The actress, best known for Pretty Woman and Erin Brockovich, described the role as one of her most complex to date. Olsson, a professor battling addiction to painkillers while navigating moral compromises, gave Roberts the chance to step into murky, uncomfortable territory.
“Trouble is where the juicy stuff is, right? … It’s like dominoes of conflict. Once one falls, suddenly everywhere you turn there’s some new piece of challenge. And that’s what makes it worth getting up and going to work in the morning,” she said.
Guadagnino, whose career has been defined by bold, thought-provoking cinema, insisted the film’s purpose is to spark debate rather than deliver moral verdicts.
“Everyone has their own truth.

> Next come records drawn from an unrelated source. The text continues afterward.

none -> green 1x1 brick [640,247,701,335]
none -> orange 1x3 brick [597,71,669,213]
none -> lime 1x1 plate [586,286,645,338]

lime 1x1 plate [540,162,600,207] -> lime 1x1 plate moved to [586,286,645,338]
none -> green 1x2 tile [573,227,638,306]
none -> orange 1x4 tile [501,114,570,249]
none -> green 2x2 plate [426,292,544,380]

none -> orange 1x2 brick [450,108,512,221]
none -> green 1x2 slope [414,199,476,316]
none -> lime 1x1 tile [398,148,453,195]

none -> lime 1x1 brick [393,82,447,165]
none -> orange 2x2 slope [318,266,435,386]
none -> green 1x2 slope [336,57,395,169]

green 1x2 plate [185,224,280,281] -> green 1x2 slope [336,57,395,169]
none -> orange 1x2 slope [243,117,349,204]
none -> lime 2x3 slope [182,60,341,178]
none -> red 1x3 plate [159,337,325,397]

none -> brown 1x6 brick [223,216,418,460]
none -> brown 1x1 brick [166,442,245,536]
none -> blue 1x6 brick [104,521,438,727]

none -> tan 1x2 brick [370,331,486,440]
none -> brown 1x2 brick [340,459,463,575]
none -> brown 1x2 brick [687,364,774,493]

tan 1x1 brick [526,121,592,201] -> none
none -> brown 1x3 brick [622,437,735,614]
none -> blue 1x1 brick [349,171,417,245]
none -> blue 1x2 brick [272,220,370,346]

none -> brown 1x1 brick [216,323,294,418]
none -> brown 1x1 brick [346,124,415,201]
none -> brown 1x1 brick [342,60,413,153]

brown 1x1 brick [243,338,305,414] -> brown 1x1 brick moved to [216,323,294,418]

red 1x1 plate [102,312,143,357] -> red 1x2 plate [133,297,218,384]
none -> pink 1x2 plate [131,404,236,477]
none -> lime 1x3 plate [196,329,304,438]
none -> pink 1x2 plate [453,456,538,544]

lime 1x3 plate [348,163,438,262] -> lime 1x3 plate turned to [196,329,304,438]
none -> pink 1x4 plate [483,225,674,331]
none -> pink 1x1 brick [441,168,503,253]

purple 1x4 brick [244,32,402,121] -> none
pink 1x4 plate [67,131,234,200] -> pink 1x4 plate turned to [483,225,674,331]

It’s not that one truth is more important than another,” he explained.
The director, who has showcased Bones & All, Queer, and Challengers at Venice in recent years, framed After the Hunt as a study of ambition, power, and the price of success.
“When I see the ambition of wanting something beyond other people, I’m quite interested, because it’s a damnation,” he said.
The controversy underscores how the #MeToo movement continues to shape Hollywood discourse, especially around films that dare to navigate the grey areas of sexual misconduct allegations.
For Roberts, however, the film’s purpose lies less in answers and more in igniting conversations.